── PROVIDED DATA

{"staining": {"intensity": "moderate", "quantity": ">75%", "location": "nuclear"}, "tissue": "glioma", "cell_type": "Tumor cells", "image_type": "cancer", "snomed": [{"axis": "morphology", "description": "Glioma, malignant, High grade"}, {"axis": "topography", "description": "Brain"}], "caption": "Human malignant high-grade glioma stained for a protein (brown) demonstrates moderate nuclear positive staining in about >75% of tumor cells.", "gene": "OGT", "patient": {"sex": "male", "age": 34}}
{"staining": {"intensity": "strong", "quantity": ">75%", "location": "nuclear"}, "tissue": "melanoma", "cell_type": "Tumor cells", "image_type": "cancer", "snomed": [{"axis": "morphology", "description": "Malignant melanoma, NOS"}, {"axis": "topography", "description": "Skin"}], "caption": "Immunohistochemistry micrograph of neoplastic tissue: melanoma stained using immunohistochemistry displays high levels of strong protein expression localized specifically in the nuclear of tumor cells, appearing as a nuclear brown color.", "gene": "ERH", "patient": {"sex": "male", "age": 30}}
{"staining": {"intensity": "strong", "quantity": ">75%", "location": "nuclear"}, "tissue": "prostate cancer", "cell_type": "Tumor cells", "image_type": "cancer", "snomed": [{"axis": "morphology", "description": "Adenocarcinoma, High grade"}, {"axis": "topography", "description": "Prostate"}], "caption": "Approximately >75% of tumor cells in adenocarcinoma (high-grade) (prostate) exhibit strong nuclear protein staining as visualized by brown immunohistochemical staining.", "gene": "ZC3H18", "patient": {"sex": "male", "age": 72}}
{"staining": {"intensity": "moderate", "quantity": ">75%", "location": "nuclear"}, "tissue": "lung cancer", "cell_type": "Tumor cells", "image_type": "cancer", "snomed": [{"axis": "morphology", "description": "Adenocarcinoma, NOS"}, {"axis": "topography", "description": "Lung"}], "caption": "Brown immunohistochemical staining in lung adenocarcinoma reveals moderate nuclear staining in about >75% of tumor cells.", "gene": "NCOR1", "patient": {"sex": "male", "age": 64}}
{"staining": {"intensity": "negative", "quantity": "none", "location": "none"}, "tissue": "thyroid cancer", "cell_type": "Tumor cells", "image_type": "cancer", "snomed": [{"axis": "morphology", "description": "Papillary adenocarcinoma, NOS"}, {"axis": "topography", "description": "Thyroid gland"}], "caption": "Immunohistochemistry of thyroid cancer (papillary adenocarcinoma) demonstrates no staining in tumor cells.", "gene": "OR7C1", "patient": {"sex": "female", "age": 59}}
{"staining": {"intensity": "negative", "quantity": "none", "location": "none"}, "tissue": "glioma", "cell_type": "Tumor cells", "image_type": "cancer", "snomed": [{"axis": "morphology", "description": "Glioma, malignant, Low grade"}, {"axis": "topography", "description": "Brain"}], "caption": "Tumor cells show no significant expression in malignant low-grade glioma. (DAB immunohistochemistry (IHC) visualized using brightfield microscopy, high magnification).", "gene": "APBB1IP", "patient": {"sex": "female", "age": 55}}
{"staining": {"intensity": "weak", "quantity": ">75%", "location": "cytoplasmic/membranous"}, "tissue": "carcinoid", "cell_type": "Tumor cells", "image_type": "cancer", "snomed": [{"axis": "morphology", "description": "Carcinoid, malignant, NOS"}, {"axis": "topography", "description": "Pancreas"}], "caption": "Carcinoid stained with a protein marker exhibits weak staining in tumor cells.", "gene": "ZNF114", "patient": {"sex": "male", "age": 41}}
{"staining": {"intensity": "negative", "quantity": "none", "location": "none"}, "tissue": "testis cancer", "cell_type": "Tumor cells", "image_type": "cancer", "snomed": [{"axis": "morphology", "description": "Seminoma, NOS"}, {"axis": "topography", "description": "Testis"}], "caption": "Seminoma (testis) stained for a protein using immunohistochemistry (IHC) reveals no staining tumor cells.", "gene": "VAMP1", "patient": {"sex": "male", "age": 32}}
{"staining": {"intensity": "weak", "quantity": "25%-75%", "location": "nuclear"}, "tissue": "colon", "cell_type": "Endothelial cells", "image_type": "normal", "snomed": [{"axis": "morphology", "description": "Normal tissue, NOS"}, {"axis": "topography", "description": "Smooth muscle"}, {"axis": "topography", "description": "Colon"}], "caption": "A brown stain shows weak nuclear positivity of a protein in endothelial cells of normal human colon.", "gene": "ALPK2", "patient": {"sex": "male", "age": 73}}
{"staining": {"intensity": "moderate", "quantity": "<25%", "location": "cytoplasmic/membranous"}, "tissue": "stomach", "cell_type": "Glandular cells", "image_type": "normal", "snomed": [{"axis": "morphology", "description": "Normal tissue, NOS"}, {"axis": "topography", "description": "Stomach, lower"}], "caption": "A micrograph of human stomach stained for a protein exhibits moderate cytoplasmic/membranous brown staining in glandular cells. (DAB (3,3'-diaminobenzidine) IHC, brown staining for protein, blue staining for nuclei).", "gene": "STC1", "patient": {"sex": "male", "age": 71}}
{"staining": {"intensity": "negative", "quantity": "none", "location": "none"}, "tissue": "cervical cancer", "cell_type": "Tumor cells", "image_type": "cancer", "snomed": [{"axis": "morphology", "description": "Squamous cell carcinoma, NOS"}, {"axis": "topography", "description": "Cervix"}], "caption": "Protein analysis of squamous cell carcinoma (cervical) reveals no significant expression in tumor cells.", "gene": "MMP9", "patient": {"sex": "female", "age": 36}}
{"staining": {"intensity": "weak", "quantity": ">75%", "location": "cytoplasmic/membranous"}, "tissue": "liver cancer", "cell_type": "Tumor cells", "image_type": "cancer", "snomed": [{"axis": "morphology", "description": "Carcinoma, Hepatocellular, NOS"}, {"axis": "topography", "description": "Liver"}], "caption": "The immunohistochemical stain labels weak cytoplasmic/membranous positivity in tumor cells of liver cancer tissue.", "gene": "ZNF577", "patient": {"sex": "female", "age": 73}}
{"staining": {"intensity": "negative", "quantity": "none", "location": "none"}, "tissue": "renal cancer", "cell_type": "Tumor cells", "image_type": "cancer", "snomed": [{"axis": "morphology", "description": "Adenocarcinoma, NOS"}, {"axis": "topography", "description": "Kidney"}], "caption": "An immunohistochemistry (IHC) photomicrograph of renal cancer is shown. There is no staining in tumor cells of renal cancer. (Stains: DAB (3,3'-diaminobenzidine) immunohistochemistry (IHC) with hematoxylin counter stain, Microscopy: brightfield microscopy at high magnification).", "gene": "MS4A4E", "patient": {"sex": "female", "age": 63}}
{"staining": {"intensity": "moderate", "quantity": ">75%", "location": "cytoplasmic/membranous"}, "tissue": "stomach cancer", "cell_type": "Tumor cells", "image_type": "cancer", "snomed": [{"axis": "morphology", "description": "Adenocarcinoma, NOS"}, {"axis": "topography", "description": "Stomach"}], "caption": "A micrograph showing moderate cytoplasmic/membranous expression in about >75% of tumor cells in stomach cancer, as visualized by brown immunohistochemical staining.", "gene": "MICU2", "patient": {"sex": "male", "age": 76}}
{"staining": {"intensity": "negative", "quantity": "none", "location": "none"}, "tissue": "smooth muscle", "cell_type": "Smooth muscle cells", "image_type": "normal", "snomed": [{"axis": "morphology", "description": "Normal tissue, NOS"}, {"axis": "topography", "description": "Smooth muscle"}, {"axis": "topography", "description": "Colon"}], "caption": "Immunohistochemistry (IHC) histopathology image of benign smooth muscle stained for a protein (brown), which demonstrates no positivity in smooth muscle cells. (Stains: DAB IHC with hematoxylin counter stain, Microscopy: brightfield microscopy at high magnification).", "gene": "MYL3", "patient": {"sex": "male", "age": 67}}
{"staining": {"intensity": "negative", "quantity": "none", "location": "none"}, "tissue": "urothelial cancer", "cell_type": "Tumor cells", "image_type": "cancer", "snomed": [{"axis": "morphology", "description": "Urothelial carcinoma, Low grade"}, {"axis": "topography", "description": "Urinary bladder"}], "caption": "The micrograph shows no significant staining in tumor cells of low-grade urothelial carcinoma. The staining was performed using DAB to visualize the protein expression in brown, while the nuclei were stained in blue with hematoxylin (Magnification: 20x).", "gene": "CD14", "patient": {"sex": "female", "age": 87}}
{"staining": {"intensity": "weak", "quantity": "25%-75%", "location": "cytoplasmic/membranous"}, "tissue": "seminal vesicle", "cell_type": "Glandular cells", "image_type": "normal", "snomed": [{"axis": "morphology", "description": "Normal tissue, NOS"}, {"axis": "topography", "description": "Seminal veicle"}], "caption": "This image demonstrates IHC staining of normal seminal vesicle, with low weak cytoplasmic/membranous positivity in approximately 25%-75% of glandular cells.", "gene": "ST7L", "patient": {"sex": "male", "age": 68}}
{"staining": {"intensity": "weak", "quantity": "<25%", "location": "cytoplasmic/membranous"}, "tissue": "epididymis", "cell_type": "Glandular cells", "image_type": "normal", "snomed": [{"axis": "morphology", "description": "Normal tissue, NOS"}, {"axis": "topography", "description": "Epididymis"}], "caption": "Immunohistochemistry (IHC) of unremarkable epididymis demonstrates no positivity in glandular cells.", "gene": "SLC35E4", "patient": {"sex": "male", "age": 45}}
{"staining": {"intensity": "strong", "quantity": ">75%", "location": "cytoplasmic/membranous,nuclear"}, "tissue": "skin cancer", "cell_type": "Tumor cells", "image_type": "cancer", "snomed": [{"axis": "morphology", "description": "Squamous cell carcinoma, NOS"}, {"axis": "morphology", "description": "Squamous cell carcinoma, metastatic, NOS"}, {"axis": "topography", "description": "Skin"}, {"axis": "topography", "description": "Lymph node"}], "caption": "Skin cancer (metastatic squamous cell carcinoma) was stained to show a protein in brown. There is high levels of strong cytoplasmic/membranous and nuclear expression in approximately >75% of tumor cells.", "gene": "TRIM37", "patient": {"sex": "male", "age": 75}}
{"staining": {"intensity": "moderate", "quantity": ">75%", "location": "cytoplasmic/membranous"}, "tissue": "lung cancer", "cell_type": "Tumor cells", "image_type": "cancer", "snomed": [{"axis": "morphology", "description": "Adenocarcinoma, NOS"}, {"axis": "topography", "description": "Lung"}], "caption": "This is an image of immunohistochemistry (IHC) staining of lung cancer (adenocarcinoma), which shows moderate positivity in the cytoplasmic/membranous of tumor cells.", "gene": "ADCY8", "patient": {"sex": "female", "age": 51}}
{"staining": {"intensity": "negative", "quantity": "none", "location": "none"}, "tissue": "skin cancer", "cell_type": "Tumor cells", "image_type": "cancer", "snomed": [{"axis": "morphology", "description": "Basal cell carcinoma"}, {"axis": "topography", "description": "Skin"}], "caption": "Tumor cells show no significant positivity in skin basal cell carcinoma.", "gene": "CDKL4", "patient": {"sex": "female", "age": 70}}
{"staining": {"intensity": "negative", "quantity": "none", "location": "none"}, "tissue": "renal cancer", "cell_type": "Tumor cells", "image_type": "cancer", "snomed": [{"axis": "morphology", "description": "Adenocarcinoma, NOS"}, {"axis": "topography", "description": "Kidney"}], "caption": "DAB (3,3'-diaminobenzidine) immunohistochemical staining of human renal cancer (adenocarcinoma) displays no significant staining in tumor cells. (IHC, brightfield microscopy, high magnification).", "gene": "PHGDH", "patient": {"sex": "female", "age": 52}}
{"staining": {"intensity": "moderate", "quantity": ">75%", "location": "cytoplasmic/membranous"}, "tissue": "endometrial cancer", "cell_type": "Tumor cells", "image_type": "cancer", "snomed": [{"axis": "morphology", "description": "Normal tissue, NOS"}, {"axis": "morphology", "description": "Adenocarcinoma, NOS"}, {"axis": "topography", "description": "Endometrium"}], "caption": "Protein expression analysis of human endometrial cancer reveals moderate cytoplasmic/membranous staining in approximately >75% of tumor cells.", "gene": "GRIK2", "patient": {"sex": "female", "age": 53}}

────

## EXERCISE BRIEF
In the listing above, find the line with "stained with a" and the line with "(testis) stained for", then print exactly those two lines and every line between them, and nothing more.

## ANSWER TO THIS TASK
{"staining": {"intensity": "weak", "quantity": ">75%", "location": "cytoplasmic/membranous"}, "tissue": "carcinoid", "cell_type": "Tumor cells", "image_type": "cancer", "snomed": [{"axis": "morphology", "description": "Carcinoid, malignant, NOS"}, {"axis": "topography", "description": "Pancreas"}], "caption": "Carcinoid stained with a protein marker exhibits weak staining in tumor cells.", "gene": "ZNF114", "patient": {"sex": "male", "age": 41}}
{"staining": {"intensity": "negative", "quantity": "none", "location": "none"}, "tissue": "testis cancer", "cell_type": "Tumor cells", "image_type": "cancer", "snomed": [{"axis": "morphology", "description": "Seminoma, NOS"}, {"axis": "topography", "description": "Testis"}], "caption": "Seminoma (testis) stained for a protein using immunohistochemistry (IHC) reveals no staining tumor cells.", "gene": "VAMP1", "patient": {"sex": "male", "age": 32}}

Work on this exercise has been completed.